--- Prompt ---
Go through the entries below and tally the lines holding "required"; please reply with the number only.

--- Given entries ---
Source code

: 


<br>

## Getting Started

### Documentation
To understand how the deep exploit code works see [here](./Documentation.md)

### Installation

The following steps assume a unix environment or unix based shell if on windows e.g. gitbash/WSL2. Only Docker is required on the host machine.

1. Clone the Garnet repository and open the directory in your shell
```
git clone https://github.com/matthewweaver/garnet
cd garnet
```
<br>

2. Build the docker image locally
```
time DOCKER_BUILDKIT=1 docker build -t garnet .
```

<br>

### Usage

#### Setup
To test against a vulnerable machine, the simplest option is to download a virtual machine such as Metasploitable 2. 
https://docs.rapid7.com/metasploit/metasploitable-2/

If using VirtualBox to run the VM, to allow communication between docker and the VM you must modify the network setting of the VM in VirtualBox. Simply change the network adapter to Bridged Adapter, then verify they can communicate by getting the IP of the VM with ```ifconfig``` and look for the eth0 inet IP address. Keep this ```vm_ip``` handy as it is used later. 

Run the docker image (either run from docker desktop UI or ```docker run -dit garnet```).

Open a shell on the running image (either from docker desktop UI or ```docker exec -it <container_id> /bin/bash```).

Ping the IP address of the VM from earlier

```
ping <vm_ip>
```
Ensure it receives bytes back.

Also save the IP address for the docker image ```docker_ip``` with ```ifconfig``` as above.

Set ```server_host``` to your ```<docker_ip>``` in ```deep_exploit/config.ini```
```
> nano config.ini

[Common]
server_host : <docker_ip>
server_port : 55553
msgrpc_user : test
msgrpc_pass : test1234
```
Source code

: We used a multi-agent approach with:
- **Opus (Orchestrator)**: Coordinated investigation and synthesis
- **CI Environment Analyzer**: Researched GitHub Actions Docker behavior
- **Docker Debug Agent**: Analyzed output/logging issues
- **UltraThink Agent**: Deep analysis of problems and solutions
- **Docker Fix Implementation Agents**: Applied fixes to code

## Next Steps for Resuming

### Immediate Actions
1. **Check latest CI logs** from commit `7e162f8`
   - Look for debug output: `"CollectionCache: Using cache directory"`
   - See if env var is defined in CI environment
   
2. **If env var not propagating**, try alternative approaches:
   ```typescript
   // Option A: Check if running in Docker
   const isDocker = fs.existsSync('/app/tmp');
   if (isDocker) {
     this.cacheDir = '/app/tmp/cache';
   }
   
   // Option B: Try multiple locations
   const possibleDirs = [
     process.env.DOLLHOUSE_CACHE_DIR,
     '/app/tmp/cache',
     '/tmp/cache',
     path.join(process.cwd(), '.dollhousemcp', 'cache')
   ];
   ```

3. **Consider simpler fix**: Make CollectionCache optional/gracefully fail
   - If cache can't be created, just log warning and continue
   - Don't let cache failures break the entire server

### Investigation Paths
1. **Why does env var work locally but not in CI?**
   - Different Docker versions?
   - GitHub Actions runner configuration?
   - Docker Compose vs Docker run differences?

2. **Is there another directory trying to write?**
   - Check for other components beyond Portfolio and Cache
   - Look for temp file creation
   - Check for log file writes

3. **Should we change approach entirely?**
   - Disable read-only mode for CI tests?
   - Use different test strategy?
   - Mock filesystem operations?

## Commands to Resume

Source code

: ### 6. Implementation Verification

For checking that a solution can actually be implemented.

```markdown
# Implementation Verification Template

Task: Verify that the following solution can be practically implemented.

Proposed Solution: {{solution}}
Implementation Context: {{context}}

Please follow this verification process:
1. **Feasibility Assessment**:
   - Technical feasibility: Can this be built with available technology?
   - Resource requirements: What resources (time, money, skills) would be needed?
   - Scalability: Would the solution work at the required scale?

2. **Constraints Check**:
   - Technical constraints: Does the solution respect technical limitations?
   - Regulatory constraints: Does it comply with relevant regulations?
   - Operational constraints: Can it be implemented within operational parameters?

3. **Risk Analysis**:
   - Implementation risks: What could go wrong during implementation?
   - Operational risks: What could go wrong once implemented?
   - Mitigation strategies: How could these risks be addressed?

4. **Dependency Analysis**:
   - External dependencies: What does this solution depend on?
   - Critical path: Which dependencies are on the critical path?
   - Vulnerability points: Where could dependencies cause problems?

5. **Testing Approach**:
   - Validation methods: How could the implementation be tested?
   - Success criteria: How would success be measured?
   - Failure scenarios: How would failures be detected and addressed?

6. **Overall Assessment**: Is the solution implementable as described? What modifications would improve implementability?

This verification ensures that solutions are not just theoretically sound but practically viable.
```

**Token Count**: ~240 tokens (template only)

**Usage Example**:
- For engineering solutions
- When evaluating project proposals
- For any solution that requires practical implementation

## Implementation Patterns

--- Exercise response ---
2